そして、今、世界の中東専門家の間では、アメリカ大統領選挙までの1か月間で、いわゆる「オクトーバー・サプライズ」と呼ばれる出来事が、イランに関連して起きるのではないかという見方がささやかれています。各種世論調査で劣勢が伝えられるトランプ大統領が、選挙直前の形勢逆転を狙って、イランに対する一層の強硬手段に出るのではないか。軍事的緊張を意図的に作り出し、国民を自らへの支持に引き寄せようとするのではないかという見方です。
専門家の間で考えられているのは、たとえば、イランの船舶に対し、原油や武器を積んでいると疑いをかけて、急な臨検捜索で積み荷を没収するなど、イラン側を挑発する行動を仕掛けることです。
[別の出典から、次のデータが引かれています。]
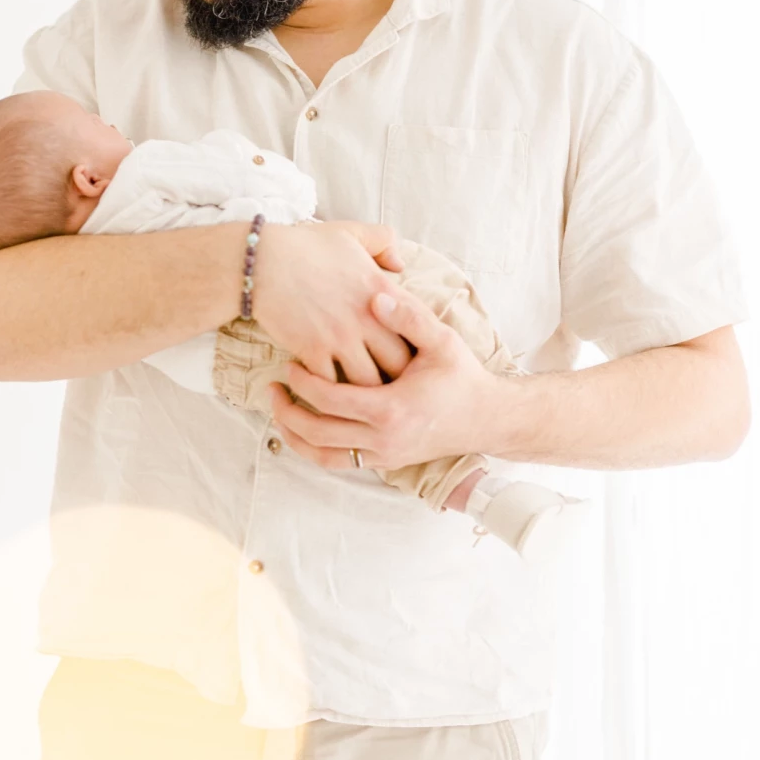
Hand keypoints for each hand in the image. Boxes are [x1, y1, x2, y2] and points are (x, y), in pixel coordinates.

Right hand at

トランプ政権がイランに対する国連制裁の復活を一方的に宣言したのは、その布石ではないかという観測もあります。
そして、今年1月、イラン革命防衛隊のソレイマニ司令官が、トランプ大統領の指示で殺害され、両国の全面衝突の一歩手前まで事態が緊迫化したのは、記憶に新しいところです。
仮に、こうした出来事が今後起きた場合、革命防衛隊などイラン国内の反米強硬派の反撃を招き、軍事衝突に発展する危険性があります。国際社会は、こうした事態を回避するため、アメリカ、イラン双方の行動や発言を注意深く監視し、折に触れて、自制を働きかける必要があると考えます。